Objective:
Reproduce every line of the entries below verbatim, preserving their original order.

**** Supplied records

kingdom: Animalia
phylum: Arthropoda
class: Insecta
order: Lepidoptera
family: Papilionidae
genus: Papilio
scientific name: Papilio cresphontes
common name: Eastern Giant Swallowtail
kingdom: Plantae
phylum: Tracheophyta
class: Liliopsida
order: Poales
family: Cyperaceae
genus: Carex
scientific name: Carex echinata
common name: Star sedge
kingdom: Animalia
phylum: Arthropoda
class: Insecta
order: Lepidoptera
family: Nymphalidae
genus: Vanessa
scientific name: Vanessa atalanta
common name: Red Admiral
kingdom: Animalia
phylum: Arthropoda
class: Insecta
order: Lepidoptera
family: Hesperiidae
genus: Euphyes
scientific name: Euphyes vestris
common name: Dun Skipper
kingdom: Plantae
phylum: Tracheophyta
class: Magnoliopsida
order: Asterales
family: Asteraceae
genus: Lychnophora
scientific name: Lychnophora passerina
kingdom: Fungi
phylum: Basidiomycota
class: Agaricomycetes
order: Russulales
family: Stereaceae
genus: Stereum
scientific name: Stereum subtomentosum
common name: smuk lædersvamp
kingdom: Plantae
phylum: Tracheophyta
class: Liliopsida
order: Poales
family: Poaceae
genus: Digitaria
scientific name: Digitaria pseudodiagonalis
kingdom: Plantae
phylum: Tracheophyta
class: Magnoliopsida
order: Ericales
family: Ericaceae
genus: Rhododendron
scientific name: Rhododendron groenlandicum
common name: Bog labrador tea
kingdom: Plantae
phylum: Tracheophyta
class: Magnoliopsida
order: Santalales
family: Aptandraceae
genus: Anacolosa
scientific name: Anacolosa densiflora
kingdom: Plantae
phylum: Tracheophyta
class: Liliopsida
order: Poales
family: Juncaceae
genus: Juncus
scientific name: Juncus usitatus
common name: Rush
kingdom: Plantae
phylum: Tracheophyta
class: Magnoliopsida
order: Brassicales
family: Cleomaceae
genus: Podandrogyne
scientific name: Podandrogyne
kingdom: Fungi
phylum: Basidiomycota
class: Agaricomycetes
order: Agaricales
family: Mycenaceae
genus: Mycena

********

Output of the exercise:
kingdom: Animalia
phylum: Arthropoda
class: Insecta
order: Lepidoptera
family: Papilionidae
genus: Papilio
scientific name: Papilio cresphontes
common name: Eastern Giant Swallowtail
kingdom: Plantae
phylum: Tracheophyta
class: Liliopsida
order: Poales
family: Cyperaceae
genus: Carex
scientific name: Carex echinata
common name: Star sedge
kingdom: Animalia
phylum: Arthropoda
class: Insecta
order: Lepidoptera
family: Nymphalidae
genus: Vanessa
scientific name: Vanessa atalanta
common name: Red Admiral
kingdom: Animalia
phylum: Arthropoda
class: Insecta
order: Lepidoptera
family: Hesperiidae
genus: Euphyes
scientific name: Euphyes vestris
common name: Dun Skipper
kingdom: Plantae
phylum: Tracheophyta
class: Magnoliopsida
order: Asterales
family: Asteraceae
genus: Lychnophora
scientific name: Lychnophora passerina
kingdom: Fungi
phylum: Basidiomycota
class: Agaricomycetes
order: Russulales
family: Stereaceae
genus: Stereum
scientific name: Stereum subtomentosum
common name: smuk lædersvamp
kingdom: Plantae
phylum: Tracheophyta
class: Liliopsida
order: Poales
family: Poaceae
genus: Digitaria
scientific name: Digitaria pseudodiagonalis
kingdom: Plantae
phylum: Tracheophyta
class: Magnoliopsida
order: Ericales
family: Ericaceae
genus: Rhododendron
scientific name: Rhododendron groenlandicum
common name: Bog labrador tea
kingdom: Plantae
phylum: Tracheophyta
class: Magnoliopsida
order: Santalales
family: Aptandraceae
genus: Anacolosa
scientific name: Anacolosa densiflora
kingdom: Plantae
phylum: Tracheophyta
class: Liliopsida
order: Poales
family: Juncaceae
genus: Juncus
scientific name: Juncus usitatus
common name: Rush
kingdom: Plantae
phylum: Tracheophyta
class: Magnoliopsida
order: Brassicales
family: Cleomaceae
genus: Podandrogyne
scientific name: Podandrogyne
kingdom: Fungi
phylum: Basidiomycota
class: Agaricomycetes
order: Agaricales
family: Mycenaceae
genus: Mycena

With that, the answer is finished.